Go through the entries below and copy each line that holds the word "worn".
** RECORDS PROVIDED follows **
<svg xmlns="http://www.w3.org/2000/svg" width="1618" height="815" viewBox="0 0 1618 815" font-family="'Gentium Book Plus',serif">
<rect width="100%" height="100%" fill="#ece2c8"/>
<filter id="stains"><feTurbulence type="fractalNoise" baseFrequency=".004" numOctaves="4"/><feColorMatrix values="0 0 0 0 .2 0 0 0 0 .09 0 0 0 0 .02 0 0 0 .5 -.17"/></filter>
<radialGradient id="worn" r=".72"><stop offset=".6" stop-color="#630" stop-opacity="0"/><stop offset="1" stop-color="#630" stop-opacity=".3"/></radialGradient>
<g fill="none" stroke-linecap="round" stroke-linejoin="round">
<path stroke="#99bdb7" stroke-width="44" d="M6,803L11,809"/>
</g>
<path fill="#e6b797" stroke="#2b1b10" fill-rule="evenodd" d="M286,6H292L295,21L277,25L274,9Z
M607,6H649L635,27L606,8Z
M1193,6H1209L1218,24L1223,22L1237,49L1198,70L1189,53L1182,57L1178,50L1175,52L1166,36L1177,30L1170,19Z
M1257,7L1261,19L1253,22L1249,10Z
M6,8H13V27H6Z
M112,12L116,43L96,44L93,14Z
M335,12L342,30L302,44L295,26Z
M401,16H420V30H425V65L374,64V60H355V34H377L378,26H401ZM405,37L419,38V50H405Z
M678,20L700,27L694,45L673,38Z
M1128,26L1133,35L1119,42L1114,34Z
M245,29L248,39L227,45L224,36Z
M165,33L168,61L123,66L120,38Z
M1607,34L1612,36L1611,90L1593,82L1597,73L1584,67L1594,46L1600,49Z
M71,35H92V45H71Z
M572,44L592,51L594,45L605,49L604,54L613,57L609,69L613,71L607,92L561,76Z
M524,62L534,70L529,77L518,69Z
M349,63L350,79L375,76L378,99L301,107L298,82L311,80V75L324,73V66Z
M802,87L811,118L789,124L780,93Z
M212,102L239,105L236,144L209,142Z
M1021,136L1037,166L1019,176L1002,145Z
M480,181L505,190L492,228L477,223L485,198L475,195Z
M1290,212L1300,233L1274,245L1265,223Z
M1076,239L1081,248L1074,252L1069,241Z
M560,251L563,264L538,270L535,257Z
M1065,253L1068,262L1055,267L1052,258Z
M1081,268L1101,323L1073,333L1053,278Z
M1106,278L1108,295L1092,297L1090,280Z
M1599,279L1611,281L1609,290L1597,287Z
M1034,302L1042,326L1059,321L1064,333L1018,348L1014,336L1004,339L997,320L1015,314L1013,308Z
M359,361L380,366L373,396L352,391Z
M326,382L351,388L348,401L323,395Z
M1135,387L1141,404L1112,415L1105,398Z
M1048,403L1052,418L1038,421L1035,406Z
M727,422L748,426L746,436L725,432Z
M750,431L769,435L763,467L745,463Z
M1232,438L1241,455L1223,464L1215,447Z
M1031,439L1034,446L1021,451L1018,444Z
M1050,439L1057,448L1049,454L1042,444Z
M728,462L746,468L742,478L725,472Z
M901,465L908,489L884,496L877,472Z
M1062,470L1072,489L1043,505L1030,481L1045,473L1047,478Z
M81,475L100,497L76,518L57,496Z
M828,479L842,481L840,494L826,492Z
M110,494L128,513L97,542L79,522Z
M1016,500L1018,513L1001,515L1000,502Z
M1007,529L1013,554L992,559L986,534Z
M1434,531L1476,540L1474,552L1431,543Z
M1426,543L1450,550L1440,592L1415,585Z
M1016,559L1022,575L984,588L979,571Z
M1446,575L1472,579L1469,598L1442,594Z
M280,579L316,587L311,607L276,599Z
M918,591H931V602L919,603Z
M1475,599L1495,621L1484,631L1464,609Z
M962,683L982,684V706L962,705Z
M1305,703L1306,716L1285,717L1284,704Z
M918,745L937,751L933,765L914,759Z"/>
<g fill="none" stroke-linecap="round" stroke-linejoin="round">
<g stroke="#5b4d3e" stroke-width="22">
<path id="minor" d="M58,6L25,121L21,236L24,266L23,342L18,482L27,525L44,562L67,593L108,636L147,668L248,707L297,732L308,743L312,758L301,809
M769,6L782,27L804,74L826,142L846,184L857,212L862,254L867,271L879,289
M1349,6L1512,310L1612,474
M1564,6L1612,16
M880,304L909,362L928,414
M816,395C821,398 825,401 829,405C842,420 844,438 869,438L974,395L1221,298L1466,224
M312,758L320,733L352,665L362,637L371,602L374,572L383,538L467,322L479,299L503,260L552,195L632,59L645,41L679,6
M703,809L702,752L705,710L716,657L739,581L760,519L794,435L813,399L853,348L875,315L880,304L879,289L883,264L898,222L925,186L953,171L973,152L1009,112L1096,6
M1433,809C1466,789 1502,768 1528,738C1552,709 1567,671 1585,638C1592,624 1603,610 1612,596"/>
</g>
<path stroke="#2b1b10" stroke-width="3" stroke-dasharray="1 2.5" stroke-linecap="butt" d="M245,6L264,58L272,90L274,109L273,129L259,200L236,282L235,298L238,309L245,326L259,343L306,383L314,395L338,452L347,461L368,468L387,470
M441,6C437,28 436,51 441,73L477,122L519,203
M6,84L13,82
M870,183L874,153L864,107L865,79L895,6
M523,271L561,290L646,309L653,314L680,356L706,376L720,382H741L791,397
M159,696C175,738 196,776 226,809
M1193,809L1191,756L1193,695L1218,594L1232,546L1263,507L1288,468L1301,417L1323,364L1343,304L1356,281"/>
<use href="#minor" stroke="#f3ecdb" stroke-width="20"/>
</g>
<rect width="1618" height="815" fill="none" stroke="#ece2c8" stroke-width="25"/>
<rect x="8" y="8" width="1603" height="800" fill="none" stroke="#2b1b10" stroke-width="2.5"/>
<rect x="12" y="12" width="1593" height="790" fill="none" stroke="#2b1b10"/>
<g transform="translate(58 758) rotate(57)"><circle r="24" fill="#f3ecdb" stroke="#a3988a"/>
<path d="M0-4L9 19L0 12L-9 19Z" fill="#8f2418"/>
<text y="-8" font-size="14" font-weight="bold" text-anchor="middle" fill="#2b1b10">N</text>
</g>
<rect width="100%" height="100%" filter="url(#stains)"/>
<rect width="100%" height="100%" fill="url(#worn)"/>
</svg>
** End of RECORDS PROVIDED **
*SOLUTION TO THE EXERCISE:*
<radialGradient id="worn" r=".72"><stop offset=".6" stop-color="#630" stop-opacity="0"/><stop offset="1" stop-color="#630" stop-opacity=".3"/></radialGradient>
<rect width="100%" height="100%" fill="url(#worn)"/>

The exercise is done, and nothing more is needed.